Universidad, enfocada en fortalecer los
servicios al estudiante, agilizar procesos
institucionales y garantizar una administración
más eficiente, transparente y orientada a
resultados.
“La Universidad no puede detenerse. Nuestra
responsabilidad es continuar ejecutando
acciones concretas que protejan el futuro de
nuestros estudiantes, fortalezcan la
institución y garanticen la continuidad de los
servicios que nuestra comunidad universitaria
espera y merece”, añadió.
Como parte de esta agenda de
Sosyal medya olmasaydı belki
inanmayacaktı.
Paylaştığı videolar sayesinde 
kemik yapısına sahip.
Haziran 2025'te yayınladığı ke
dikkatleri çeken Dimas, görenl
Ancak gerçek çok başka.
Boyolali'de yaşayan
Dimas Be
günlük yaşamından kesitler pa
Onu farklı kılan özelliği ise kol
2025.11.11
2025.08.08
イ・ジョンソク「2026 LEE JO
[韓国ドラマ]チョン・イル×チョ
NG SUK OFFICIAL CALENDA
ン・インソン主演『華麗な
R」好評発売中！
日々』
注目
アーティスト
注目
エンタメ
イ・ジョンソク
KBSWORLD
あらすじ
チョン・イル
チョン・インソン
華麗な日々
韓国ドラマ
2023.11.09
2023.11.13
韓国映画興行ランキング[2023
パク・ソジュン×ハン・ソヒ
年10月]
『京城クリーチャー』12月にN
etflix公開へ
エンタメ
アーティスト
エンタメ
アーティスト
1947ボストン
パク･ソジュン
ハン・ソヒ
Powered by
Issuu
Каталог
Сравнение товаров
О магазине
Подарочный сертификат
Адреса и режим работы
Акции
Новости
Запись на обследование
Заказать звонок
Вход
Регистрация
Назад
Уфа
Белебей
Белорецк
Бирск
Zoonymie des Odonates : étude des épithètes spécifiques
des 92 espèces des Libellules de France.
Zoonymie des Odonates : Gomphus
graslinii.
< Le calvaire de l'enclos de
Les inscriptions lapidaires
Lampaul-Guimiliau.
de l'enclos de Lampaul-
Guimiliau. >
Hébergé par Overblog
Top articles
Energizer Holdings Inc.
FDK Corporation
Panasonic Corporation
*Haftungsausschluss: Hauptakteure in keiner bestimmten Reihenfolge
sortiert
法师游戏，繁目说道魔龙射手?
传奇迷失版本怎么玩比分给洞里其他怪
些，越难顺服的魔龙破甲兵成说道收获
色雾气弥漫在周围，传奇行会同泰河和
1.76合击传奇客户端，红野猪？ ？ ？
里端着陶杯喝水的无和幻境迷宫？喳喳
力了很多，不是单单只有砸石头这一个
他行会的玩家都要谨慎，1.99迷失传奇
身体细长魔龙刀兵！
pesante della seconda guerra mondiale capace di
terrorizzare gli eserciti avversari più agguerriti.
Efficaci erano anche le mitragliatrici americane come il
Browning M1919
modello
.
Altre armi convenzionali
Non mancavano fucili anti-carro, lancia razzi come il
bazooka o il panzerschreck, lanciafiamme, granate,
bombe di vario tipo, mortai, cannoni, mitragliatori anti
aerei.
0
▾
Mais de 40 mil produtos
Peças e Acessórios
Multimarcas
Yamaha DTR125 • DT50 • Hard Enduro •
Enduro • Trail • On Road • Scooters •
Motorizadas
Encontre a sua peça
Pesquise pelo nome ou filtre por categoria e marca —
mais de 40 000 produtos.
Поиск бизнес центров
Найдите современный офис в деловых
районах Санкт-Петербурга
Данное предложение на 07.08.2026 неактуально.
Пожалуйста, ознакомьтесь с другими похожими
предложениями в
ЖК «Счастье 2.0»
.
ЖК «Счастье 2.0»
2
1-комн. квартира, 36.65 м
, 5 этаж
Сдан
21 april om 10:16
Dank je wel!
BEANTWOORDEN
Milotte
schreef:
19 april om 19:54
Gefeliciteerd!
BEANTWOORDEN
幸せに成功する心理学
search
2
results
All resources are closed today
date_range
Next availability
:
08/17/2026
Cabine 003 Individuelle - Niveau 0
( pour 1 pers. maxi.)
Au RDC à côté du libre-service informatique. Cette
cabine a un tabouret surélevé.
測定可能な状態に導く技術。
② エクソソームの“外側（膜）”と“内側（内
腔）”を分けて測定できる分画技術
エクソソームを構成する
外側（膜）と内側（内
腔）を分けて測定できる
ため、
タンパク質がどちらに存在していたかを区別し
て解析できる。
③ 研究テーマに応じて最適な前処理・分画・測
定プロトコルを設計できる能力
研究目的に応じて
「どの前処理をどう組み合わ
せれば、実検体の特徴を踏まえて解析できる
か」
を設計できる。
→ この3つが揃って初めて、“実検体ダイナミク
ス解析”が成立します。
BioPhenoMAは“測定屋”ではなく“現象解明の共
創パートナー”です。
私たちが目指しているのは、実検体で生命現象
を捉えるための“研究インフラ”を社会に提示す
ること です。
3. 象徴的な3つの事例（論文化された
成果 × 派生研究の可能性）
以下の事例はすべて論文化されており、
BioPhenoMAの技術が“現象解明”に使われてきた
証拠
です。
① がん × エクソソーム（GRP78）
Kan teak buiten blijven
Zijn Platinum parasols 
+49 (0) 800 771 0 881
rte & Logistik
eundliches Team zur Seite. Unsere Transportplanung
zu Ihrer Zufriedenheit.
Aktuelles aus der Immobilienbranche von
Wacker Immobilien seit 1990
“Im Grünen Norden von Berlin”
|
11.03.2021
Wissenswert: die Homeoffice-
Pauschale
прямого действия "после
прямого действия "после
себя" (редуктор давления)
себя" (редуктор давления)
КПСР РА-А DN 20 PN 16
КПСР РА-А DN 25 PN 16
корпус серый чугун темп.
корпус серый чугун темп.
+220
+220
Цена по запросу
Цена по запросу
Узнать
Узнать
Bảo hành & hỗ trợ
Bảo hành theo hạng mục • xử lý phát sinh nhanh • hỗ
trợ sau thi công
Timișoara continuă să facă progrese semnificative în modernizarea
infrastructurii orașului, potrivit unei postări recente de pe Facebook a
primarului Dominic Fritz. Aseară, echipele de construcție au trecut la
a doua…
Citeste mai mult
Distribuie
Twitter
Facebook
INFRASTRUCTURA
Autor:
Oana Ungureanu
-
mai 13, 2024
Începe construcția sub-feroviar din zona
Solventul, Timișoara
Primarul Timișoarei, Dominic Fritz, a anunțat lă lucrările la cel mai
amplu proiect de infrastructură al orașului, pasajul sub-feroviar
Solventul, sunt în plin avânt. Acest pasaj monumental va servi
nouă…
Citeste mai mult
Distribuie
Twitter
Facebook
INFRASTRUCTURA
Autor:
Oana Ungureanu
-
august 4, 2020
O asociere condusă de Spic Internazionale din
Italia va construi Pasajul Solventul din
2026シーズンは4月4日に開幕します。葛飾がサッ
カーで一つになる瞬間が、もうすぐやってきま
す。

Your goal:
State the number of lines in the preceding entries that include the word "Fritz". Provide nothing else.

Reply:
2